LB: What do you hope will be the main takeaway for students taking your screenwriting class?

MG: Well, really, I hope they'll come away knowing how to write a screenplay, or at least an idea of how to approach it, but also, beyond that, I hope they come away understanding how every type of writing has its specific rules and criteria and structures and that if you have a good and compelling story to tell and know how to make it work within those criteria and structures, you'll be able to make your story relevant in any field, even if you decide screenwriting isn't your thing.

LB: Do you prefer writing fiction or screenplays?

MG: I don't have a general preference. I like writing them both because they each work a different kind of writing muscle. Screenplays, for me, work the plot and scene and dialogue muscles and visualizing each moment before or as I'm writing and rewriting it, whereas stories work the descriptive language muscles, those muscles used for interiority and language and structure. I love being able to think of a story I want to tell and then think of all the different ways I have in which to tell it, to experiment with those, to play. And really there's play involved in both, but the play feels different from one to the other.

LB: Where does your inspiration come from?

MG: I have no idea.

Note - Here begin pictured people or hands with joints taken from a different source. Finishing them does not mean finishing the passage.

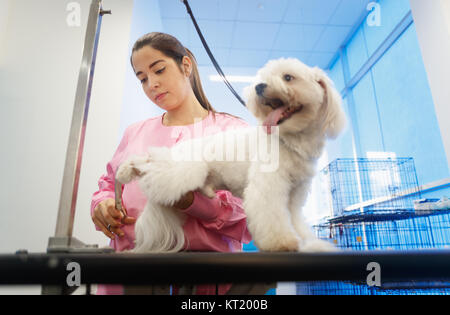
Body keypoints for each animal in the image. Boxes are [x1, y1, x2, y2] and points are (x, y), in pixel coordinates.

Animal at [115, 58, 344, 254]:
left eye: (288, 77)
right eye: (263, 78)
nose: (259, 87)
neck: (288, 140)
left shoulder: (295, 195)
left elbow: (295, 220)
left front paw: (307, 242)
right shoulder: (268, 187)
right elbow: (271, 215)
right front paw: (281, 242)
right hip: (182, 170)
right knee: (147, 164)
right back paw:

I guess I often take things I think or that people say and carry them to literal extremes and then once I'm in that extreme, I try to build a narrative, a real world out of the extreme concept or situation I've just thought of, and I go from there.

LB: What is your favorite childhood book?

MG: I loved reading Dragon's Blood by Jane Yolen, which is a strange amalgamation of fantasy and science fiction -- this boy who's an indentured servant on a desert planet working for a dragon ranch risks his life to steal a dragon egg and sneaks it into the dunes to a small oasis where he waits for it to hatch so he can raise it and train it to fight and win enough money to buy himself out of servitude. I don't know many people who know or read it anymore but it was the book I read that opened me up to reading more and more.